Unions Oppose Gorsuch for High Court
The presidents of two big unions, Mary Kay Henry of the Service Employees International Union (SEIU) and Randi Weingarten of the American Federation of Teachers, are taking the lead against Republican President Donald Trump’s nomination of federal appellate judge Neil Gorsuch to the vacant seat on the U.S. Supreme Court.
National Nurses United is not far behind.
And, as both the unions and independent analysis from Harvard Law School and other sources show, workers and their allies should be concerned if Gorsuch, 49, joins that bench.
That’s because Supreme Court seats are lifetime posts, with justices staying for decades.
Union opposition to Gorsuch began virtually the moment Trump unveiled the judge as his Supreme Court pick on the night of Jan. 31: Members of the AFL-CIO staff headed to an anti-Gorsuch demonstration on the High Court’s plaza. Federation President Richard Trumka said unions would dig further into Gorsuch’s record, but his past rulings are upsetting.
“Judge Gorsuch does not seem to appreciate the issues and challenges facing working families and the importance of upholding and enforcing our rights. His rulings to date raise very serious concerns about where he stands on issues like worker health and safety, equal opportunity in the workplace and the ability of agencies to adopt rules to protect workers’ rights,” Trumka added. But concern goes far beyond that.

◆ ◆ ◆ ◆ ◆

> _TO DO_:
Quote the entire text on union opposition to Gorsuch word for word. The material after this point stands apart from the text on union opposition to Gorsuch.

> _DATA SEGMENT_:

◆ ◆ ◆ ◆ ◆

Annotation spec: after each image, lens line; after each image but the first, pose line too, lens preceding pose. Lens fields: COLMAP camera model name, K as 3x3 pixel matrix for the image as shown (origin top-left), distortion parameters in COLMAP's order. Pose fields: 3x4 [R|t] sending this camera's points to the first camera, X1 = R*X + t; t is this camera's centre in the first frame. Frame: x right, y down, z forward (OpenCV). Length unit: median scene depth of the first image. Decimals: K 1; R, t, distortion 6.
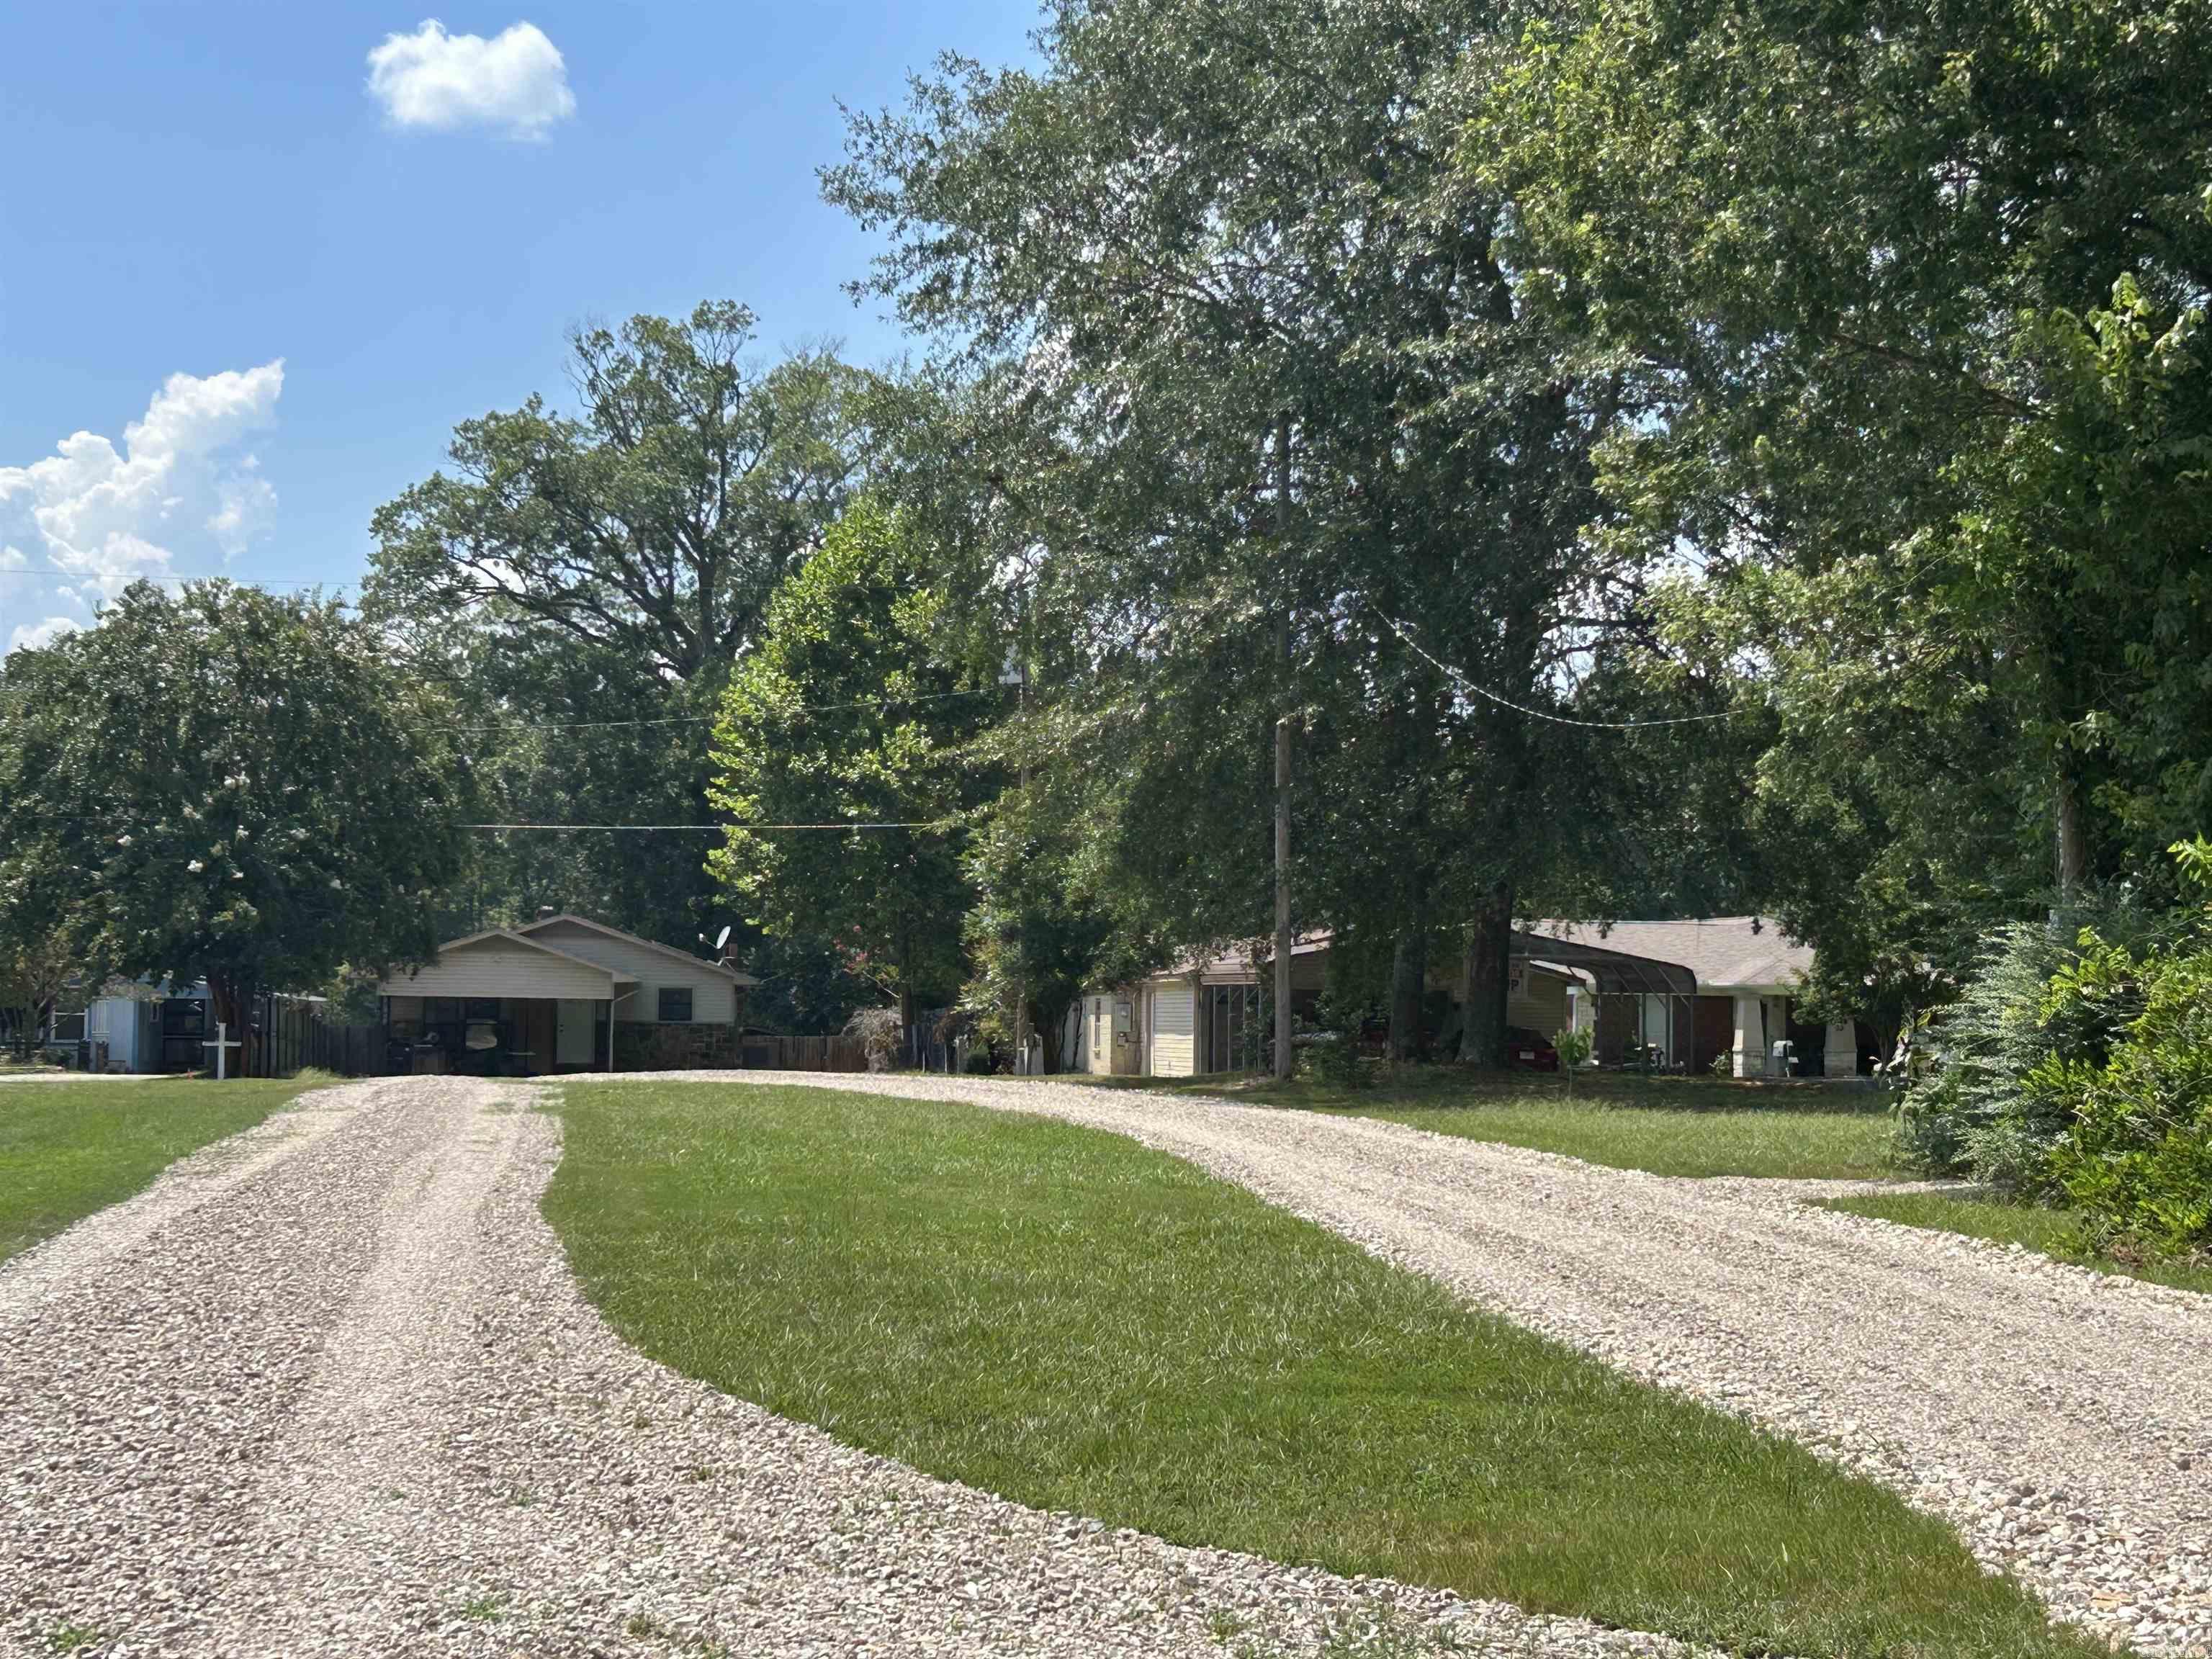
lens RADIAL K [[3481.5, 0, 1106.3], [0, 3481.5, 829.5], [0, 0, 1]] dist [0.005494, 0.005747]
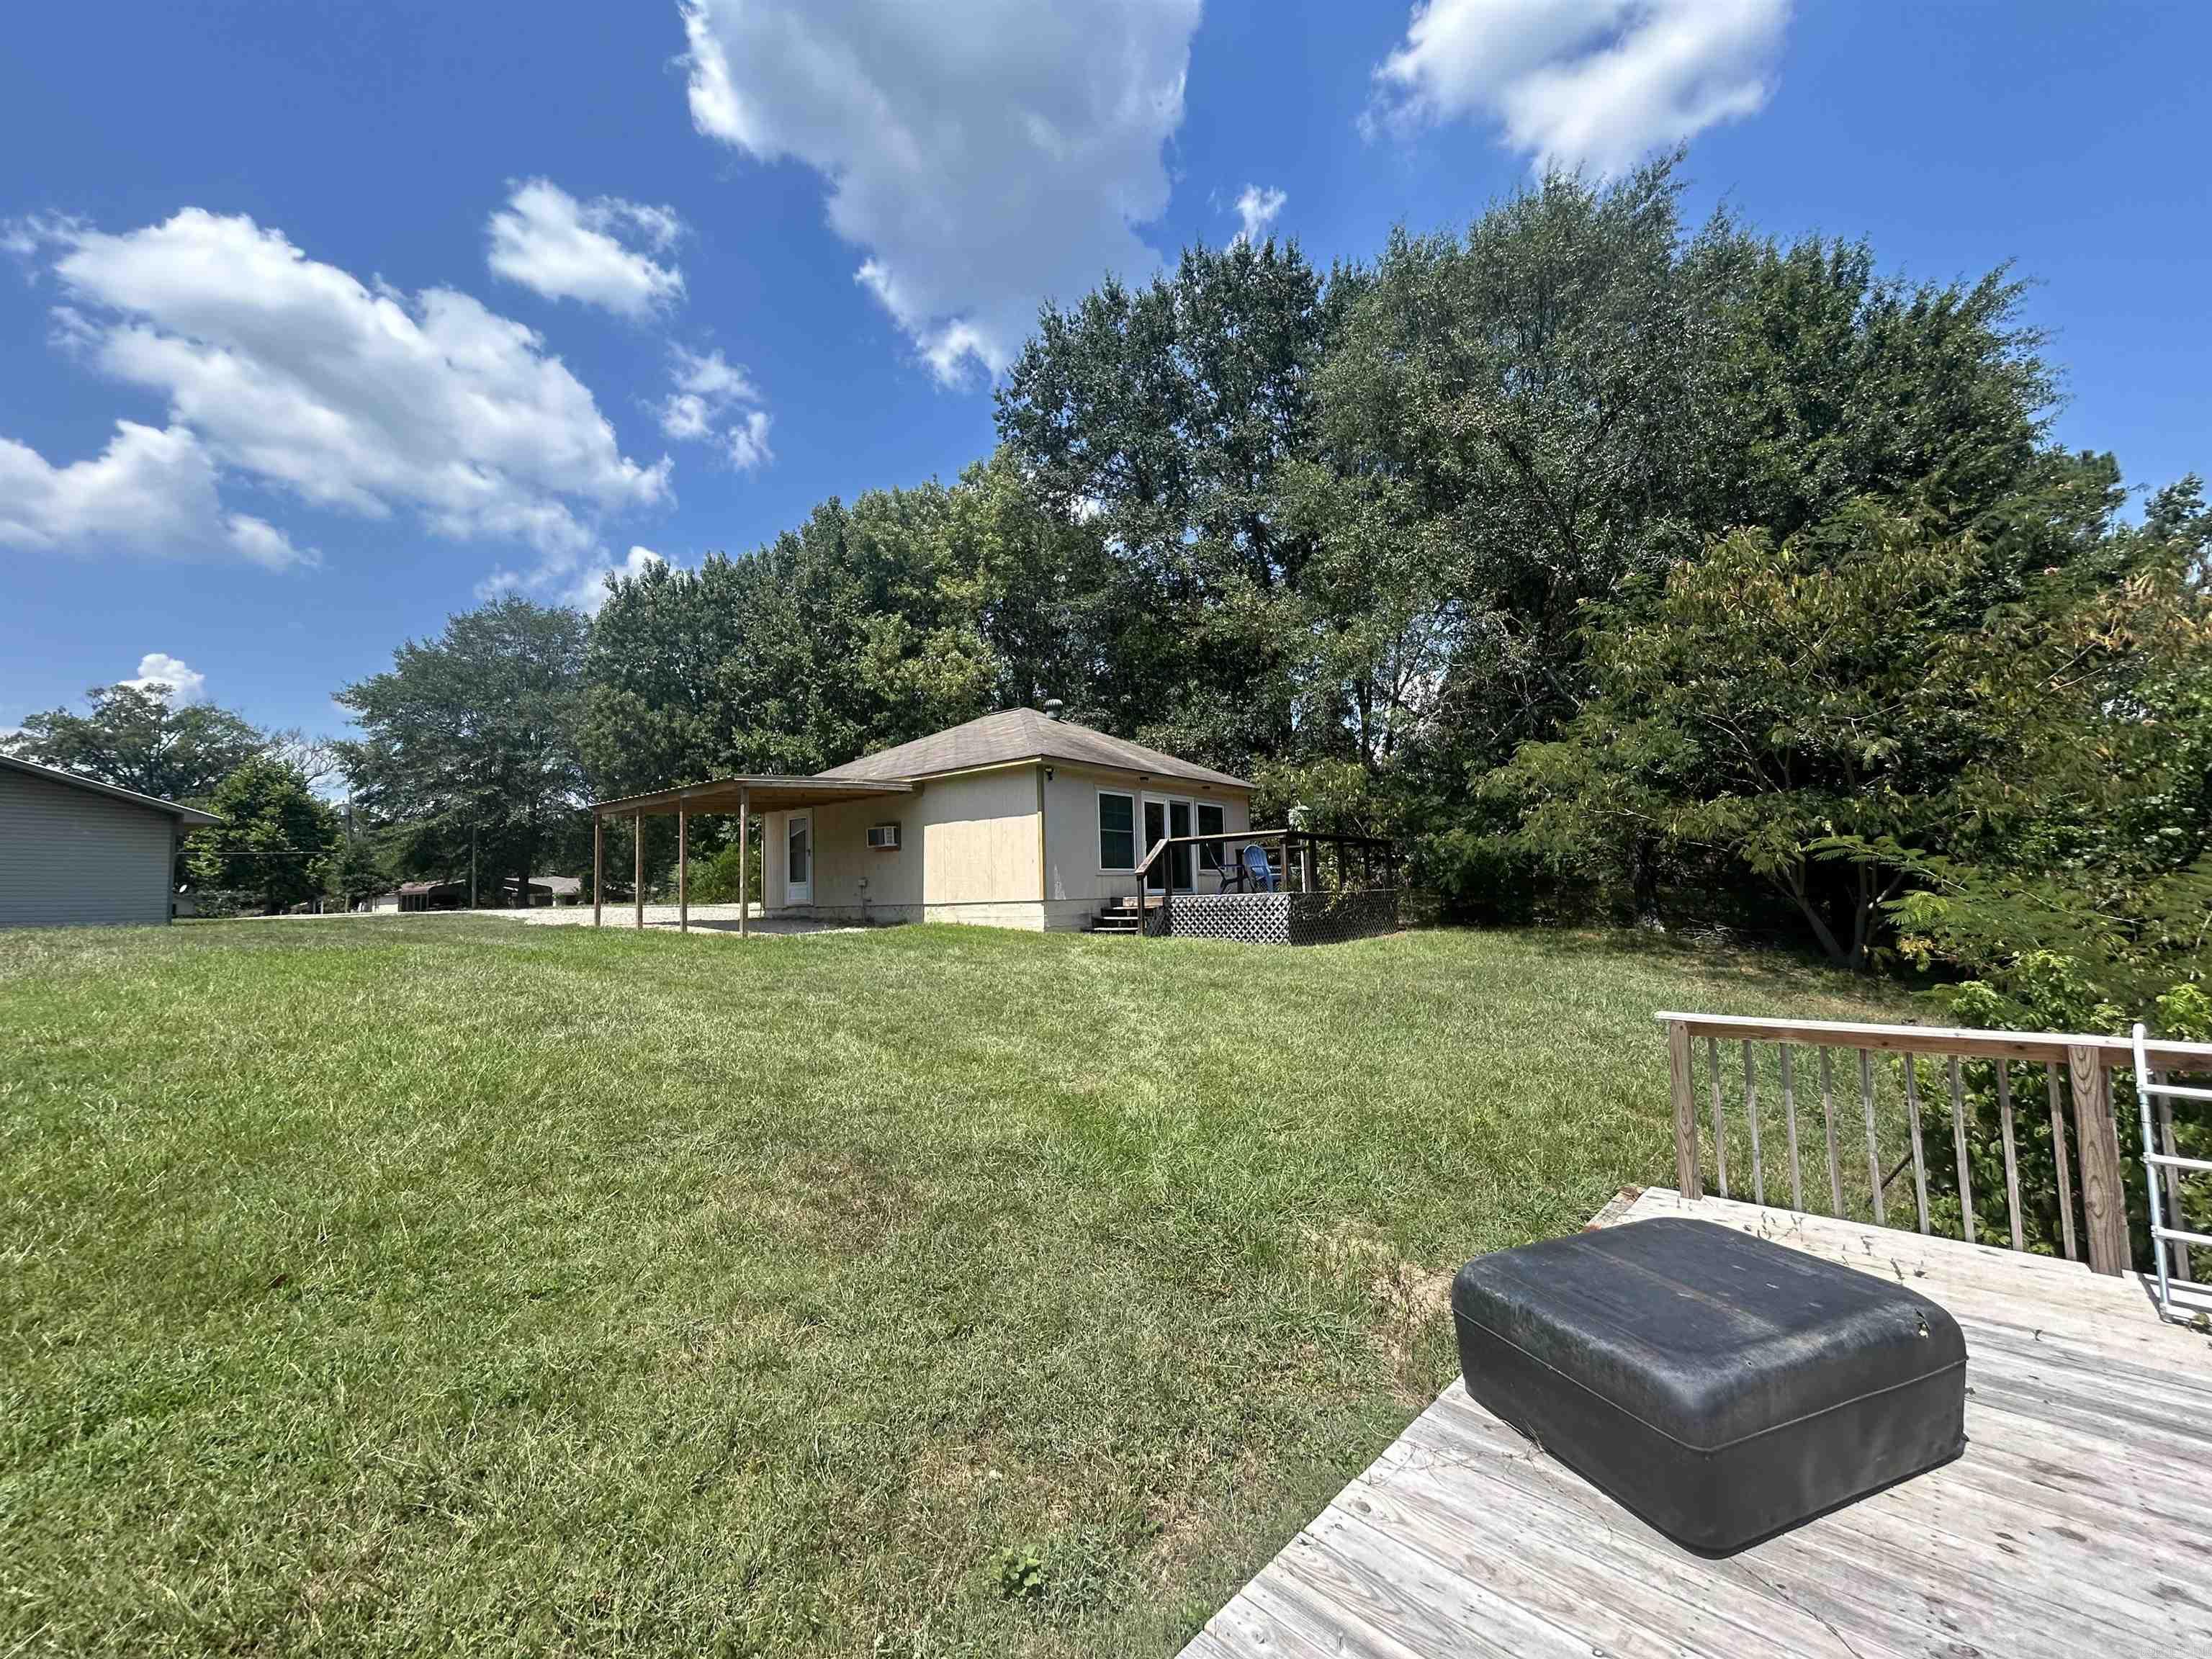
lens RADIAL K [[896.4, 0, 1108.0], [0, 896.4, 820.2], [0, 0, 1]] dist [-0.000710, 0.004702]
pose [[0.710405, 0.024083, 0.703380, -0.102940], [0.002074, 0.999338, -0.036311, -0.000068], [-0.703790, 0.027254, 0.709886, -0.214717]]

◆ ◆ ◆ ◆ ◆

> _REPLY TO THE TASK_:
Unions Oppose Gorsuch for High Court
The presidents of two big unions, Mary Kay Henry of the Service Employees International Union (SEIU) and Randi Weingarten of the American Federation of Teachers, are taking the lead against Republican President Donald Trump’s nomination of federal appellate judge Neil Gorsuch to the vacant seat on the U.S. Supreme Court.
National Nurses United is not far behind.
And, as both the unions and independent analysis from Harvard Law School and other sources show, workers and their allies should be concerned if Gorsuch, 49, joins that bench.
That’s because Supreme Court seats are lifetime posts, with justices staying for decades.
Union opposition to Gorsuch began virtually the moment Trump unveiled the judge as his Supreme Court pick on the night of Jan. 31: Members of the AFL-CIO staff headed to an anti-Gorsuch demonstration on the High Court’s plaza. Federation President Richard Trumka said unions would dig further into Gorsuch’s record, but his past rulings are upsetting.
“Judge Gorsuch does not seem to appreciate the issues and challenges facing working families and the importance of upholding and enforcing our rights. His rulings to date raise very serious concerns about where he stands on issues like worker health and safety, equal opportunity in the workplace and the ability of agencies to adopt rules to protect workers’ rights,” Trumka added. But concern goes far beyond that.